Sound levels a sore point on TV and elsewhere

It is fair to say that my recent Publisher’s Letters on the topics of loud TV commercials and excessive sound levels in cinemas and theatres have triggered a lively response. We have more letters on this topic in the Mailbag pages this month and since they are still coming in, there will undoubtedly be a few more next month.

I must admit to be being baffled by some of the responses to the editorial about sound levels in theatres, coming from the people who actually do the work. One response was along the lines that before anyone should think of complaining to theatre management, they should take a series of measurements around the theatre or whatever venue is involved.

How unrealistic!
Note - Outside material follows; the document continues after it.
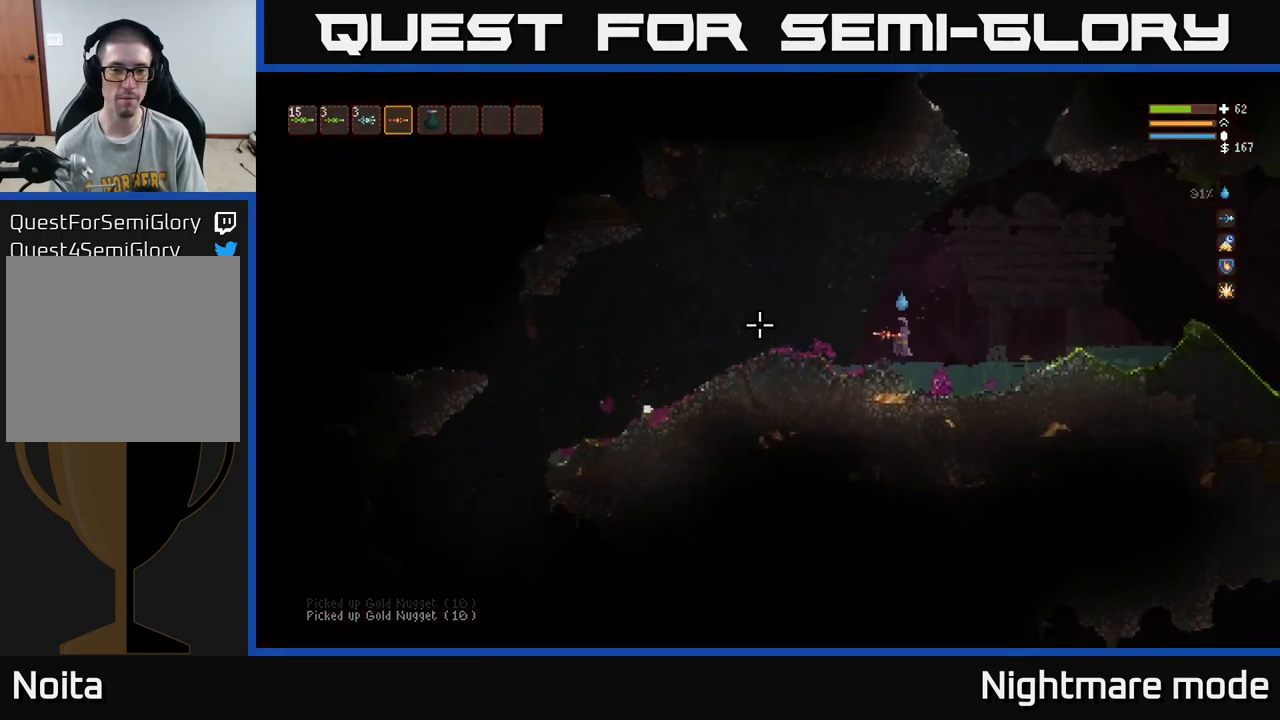
{"buttons": [], "left_stick": "center", "right_stick": "center", "events": [[50, "right_stick", "center"], [67, "SELECT", "down"], [217, "SELECT", "up"]]}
One does not go to a theatre, on the one hand expecting to enjoy the entertainment, and on the other expecting to be blasted and therefore also carrying a sound level meter so one can dart around the theatre making measurements. As my daughters would say, “Get real!” or worse, “Get a life!”. If one was so concerned about being blasted, that would be substantial disincentive to buying a ticket in the first place.
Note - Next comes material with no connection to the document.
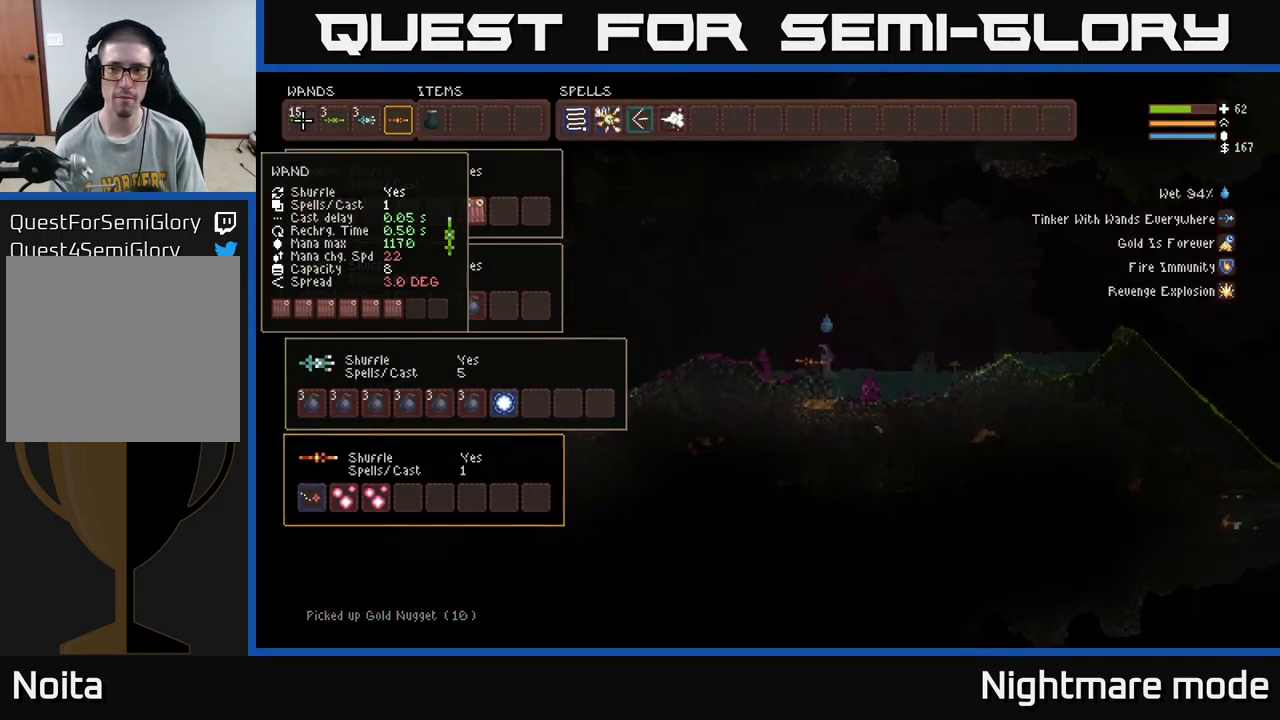
{"buttons": [], "left_stick": "center", "right_stick": "center", "events": []}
It seems to me that whoever is responsible for the sound levels at cinemas and elsewhere, whether it is the producer, management, disc jockey or whoever, simply does not realise that if people have to shout to communicate to the person next to them, then the sound is just too loud; no test equipment is required. That rule of thumb has been quoted by hearing experts over the decades. That it seems to be largely ignored by people who should know better is a paradox.

Mind you it also seems to me that many people are simply inured to excessive sound levels and are too timid to even think about complaining. And there is another group who are obviously well on the way to going deaf and probably need the wick wound up a bit. But still on the same theme, if people are moderately to severely deaf then it is also true that they are less able to cope with excessive sound levels; in effect, they can’t hear the soft bits and can’t stand the really loud bits. And inevitably there are some people at public performances who are too drunk or stupid to care.

We already know that a substantial proportion of the population is deaf and a lot of that deafness is due to being exposed to excessive sound levels. It is because so many people are deaf that most public venues also provide hearing loops so that people with hearing aids can listen to the performance. That is an even bigger paradox, isn’t it? Public venues provide for deaf people and then act as though the rest of the population should also be rendered deaf!

So if we already know that a significant portion of the population is already deaf and even more people are likely to be deaf in the future, doesn’t that tell us something? If the relevant authorities are ineffective at protecting the public’s hearing, then individuals must act on their own behalf.

For my part, in the future I will always take earplugs with me whenever I go to a venue where sound levels are likely to be high. I do the same thing when I use noisy power tools, just as I wear eye protection. I suggest that you do the same.